> **TASK DIRECTIONS**: Your response must be made up of each line in the data below that contains the string "encore".

> **DATA EXTRACTS**:
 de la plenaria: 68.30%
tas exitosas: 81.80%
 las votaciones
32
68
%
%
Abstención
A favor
---
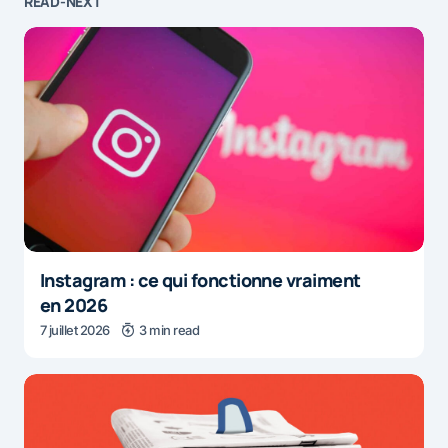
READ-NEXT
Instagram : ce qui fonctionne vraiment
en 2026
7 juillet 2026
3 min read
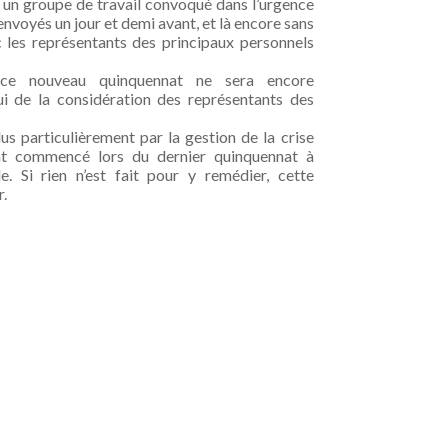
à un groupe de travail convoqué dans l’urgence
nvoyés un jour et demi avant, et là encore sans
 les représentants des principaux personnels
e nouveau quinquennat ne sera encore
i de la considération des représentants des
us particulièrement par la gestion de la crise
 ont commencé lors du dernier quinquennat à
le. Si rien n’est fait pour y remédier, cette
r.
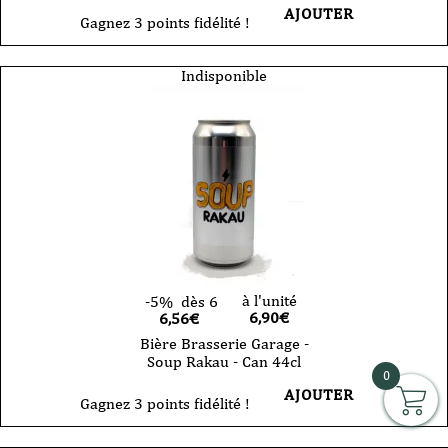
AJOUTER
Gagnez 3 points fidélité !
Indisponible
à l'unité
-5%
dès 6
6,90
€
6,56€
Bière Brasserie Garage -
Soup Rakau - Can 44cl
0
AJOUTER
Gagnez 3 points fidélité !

> **TASK RESPONSE**:
nvoyés un jour et demi avant, et là encore sans
e nouveau quinquennat ne sera encore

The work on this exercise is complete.